Bernard Waber, who turned his commercial graphic arts training into a successful career as a children's book author and illustrator, died May 16th.

Waber, a World War II veteran and devoted movie buff, first introduced Lyle the lovable crocodile in his 1962 book, The House on East 88th Street. In this fanciful, gentle, funny story, the Primm family discovers Lyle hanging out in the bathtub of their Upper East Side brownstone. Lyle made several more appearances, including in Lyle Finds His Mother (1974) and Lyle, Lyle, Crocodile (1965). His final Lyle book, Lyle Walks the Dog: A Counting Book (2010), was a collaboration with his daughter Paulis Waber.

While most of Waber's books involved whimsical illustrations of animals -- The Mouse that Snored and the delightful A Lion Named Shirley Williamson (1996) -- Waber also had a gift for using human subjects to zero in on and allay common childhood anxieties. In Ira Sleeps Over (1972), little Ira frets about whether or not he can bring his teddy bear to a sleepover. In 2002, Waber published Courage in response to September 11th. He had started it before the attacks, but added firemen and police officers to his examples of people, both ordinary and extraordinary, who exhibit courage every day.
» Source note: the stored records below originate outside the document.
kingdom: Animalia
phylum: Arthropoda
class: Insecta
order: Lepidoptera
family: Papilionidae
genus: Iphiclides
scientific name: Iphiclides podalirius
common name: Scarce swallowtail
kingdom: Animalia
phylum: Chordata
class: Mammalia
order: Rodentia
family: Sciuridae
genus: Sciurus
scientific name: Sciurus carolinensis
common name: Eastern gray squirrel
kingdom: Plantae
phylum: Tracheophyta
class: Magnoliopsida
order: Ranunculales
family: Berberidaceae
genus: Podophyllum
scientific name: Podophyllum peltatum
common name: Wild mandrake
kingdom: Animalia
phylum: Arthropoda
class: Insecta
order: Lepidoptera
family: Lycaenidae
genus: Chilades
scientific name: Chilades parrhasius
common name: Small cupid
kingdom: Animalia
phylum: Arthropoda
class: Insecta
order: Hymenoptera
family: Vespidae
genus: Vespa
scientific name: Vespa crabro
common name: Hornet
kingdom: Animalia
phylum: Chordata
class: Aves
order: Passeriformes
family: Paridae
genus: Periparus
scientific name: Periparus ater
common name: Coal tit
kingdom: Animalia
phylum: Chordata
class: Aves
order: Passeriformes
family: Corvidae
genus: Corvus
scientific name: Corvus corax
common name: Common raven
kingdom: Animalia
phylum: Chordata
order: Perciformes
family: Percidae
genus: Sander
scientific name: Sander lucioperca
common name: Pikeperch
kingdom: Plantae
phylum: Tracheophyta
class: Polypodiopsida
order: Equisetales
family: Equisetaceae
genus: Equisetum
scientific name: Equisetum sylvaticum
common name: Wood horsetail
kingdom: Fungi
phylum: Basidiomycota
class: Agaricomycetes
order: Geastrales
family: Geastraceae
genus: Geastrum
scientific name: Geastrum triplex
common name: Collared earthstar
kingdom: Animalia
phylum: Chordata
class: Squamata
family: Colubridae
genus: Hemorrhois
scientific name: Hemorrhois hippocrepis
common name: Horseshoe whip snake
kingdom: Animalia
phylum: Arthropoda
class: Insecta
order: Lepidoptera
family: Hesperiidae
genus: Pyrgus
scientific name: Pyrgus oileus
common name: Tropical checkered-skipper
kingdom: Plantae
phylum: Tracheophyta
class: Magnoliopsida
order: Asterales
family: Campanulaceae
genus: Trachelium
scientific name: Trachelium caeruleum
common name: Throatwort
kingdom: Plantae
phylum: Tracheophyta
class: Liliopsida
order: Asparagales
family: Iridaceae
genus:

Waber forever endeared himself to book and movie lovers when he said that the way he endured frequent relocations as a child was to seek reassurance from his parents that wherever they moved, a library and movie theater would be close by. "...The Library and cinema were life-giving urgencies, a survival kit for any new neighborhood."

Waber, who was 91, died at his home in Long Island.